Это была одна из самых сильных позиций Роузи — то обстоятельство, что Майка любая могла обвести вокруг пальца и что она об этом знала, а сам он — не знал. Она легонько крутанулась в кресле.
— Должно быть, у него еще не кончился Год Великого Штопора.
— Что у него не кончилось?
— Это Климаксология, — сказала Роузи. — Такая новая наука, которую изобрел Майк. Я многого не могу вам о ней рассказать, во-первых, потому, что я сама не все там поняла, а во-вторых, потому, что обещала не слишком на сей счет распространяться: идея-то в основе своей до довольно простая, вот он и боится, что какой-нибудь гад о ней прослышит и украдет.

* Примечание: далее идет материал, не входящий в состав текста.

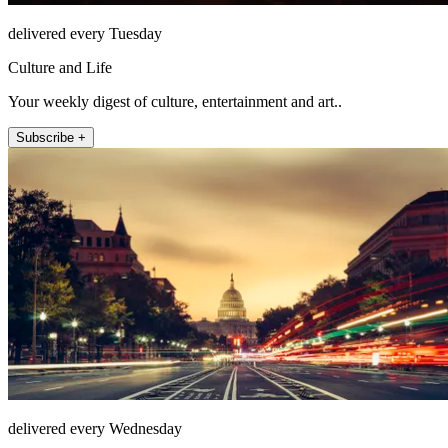
delivered every Tuesday
Culture and Life
Your weekly digest of culture, entertainment and art..
Subscribe +
delivered every Wednesday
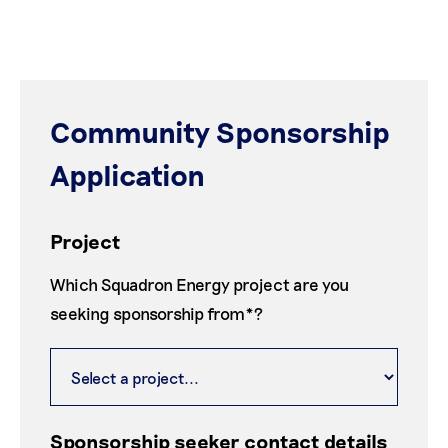
Community Sponsorship
Application
Project
Which Squadron Energy project are you
seeking sponsorship from*?
Sponsorship seeker contact details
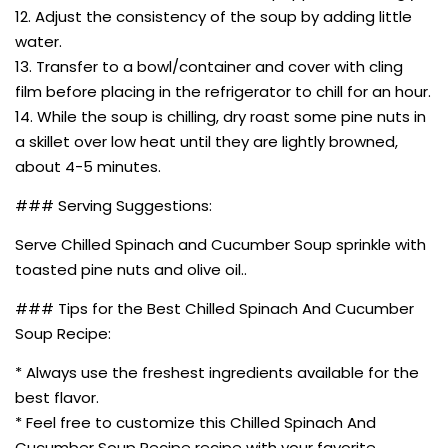
12. Adjust the consistency of the soup by adding little
water.
13. Transfer to a bowl/container and cover with cling
film before placing in the refrigerator to chill for an hour.
14. While the soup is chilling, dry roast some pine nuts in
a skillet over low heat until they are lightly browned,
about 4-5 minutes.
### Serving Suggestions:
Serve Chilled Spinach and Cucumber Soup sprinkle with
toasted pine nuts and olive oil..
### Tips for the Best Chilled Spinach And Cucumber
Soup Recipe:
* Always use the freshest ingredients available for the
best flavor.
* Feel free to customize this Chilled Spinach And
Cucumber Soup Recipe recipe with your favorite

Алан пристально смотрел на нее и думал, видимо, о ем-то, совсем не связанном с Климаксологией.
— Суть в том, что жизнь человека поделена на периоды по семь лет каждый, — стала объяснять Роузи, желая убедить Алана хотя бы в том, что она не городит полную чушь. — Через каждые семь лет находится своего рода плато взобравшись на которое, ты чувствуешь уверенность в себе, и все у тебя получается. Потом начинается посте пенное снижение, этакая ведущая вниз кривая, вплоть до наступления Года Великого Штопора; потом ты достигаешь самой нижней точки, начинается Год Великого Подъема, а за ним снова плато, по прошествии очередных семи лет. Все это в психологическом смысле, конечно.
— А-га, — сказал Алан.
— Эта схема и в самом деле по-своему работает, — сказала Роузи. — Даже можно вычертить график.

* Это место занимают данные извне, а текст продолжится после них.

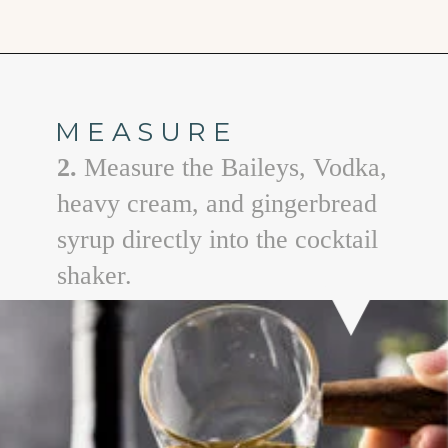
Opening
https://www.goodlifeeats.com/gingerbread-martini/
MEASURE
2.
Measure the Baileys, Vodka,
heavy cream, and gingerbread
syrup directly into the cocktail
shaker.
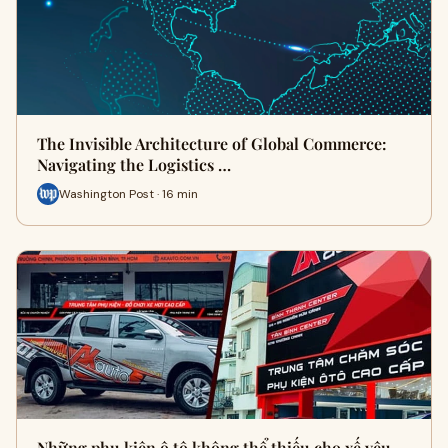
The Invisible Architecture of Global Commerce:
Navigating the Logistics …
Washington Post · 16 min
Những phụ kiện ô tô không thể thiếu cho xế yêu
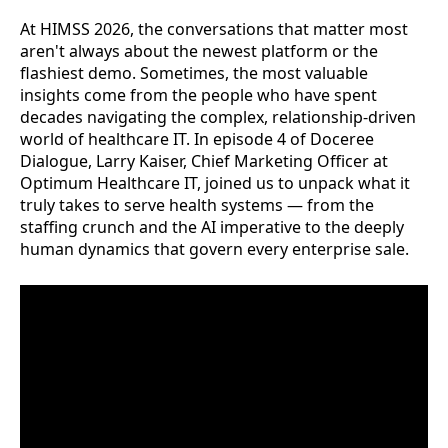
At HIMSS 2026, the conversations that matter most
aren't always about the newest platform or the
flashiest demo. Sometimes, the most valuable
insights come from the people who have spent
decades navigating the complex, relationship-driven
world of healthcare IT. In episode 4 of Doceree
Dialogue, Larry Kaiser, Chief Marketing Officer at
Optimum Healthcare IT, joined us to unpack what it
truly takes to serve health systems — from the
staffing crunch and the AI imperative to the deeply
human dynamics that govern every enterprise sale.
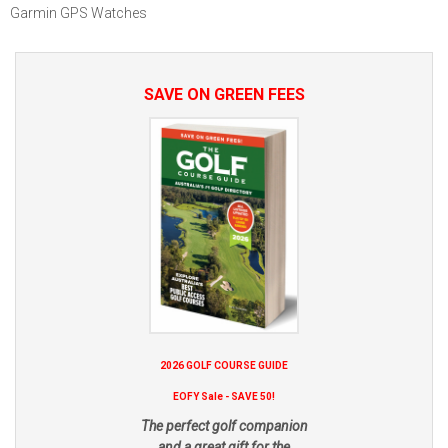
Garmin GPS Watches
SAVE ON GREEN FEES
2026 GOLF COURSE GUIDE
EOFY Sale - SAVE 50!
The perfect golf companion
and a great gift for the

Она и в самом деле по-своему работала; она описывала жизнь Майка много лучше, чем любую другую из тех жизней, к которым он пробовал ее применить, но Роузи прекрасно помнила, как совпали ее собственные взлеты и падения с той схемой, которую Майк вычертил для нее вскоре после того, как разработал свой Метод, всегда с большой буквы, и даже в устной речи эту большую букву было слышно за километр. Она помнила его возбуждение, похожее на страсть, и как она сама удивленно кивнула головой, зимним вечером много лет тому назад… В горле у нее вдруг перехватило, и буквально из ниоткуда нахлынула жуткая тоска и заволокла глаза слезами, а в горле посадила ком.
— О господи, — сказал Ален. — Только не это.

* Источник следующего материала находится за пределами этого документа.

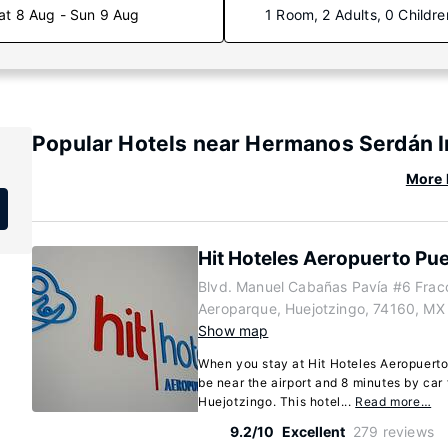
at 8 Aug - Sun 9 Aug
1 Room, 2 Adults, 0 Childre
Popular Hotels near Hermanos Serdán In
More 
Hit Hoteles Aeropuerto Pu
Blvd. Manuel Cabañas Pavía #6 Frac
)
Aeroparque, Huejotzingo, 74160, MX
Show map
When you stay at Hit Hoteles Aeropuerto 
be near the airport and 8 minutes by ca
Huejotzingo. This hotel...
Read more…
9.2/10
Excellent
279 reviews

Она подняла на него глаза; на лице — болезненная гримаса сострадания. И с чувствами своими она успела справиться куда быстрее, чем он.
— Эк меня, — сказала она и хрюкнула носом. — Простите, не знаю, что на меня такое вдруг нашло.
— Так и знал, — простонал Ален. — Господи, жуть какая.
Она рассмеялась, вперемешку с последними спазмами плача.
— Да нет, уже все в порядке, — сказала она. — У вас найдется салфетка?
Он достал коробку с салфетками.
— Валяйте, — сказал он. — Рыдайте в свое удовольствие. Черт-те что.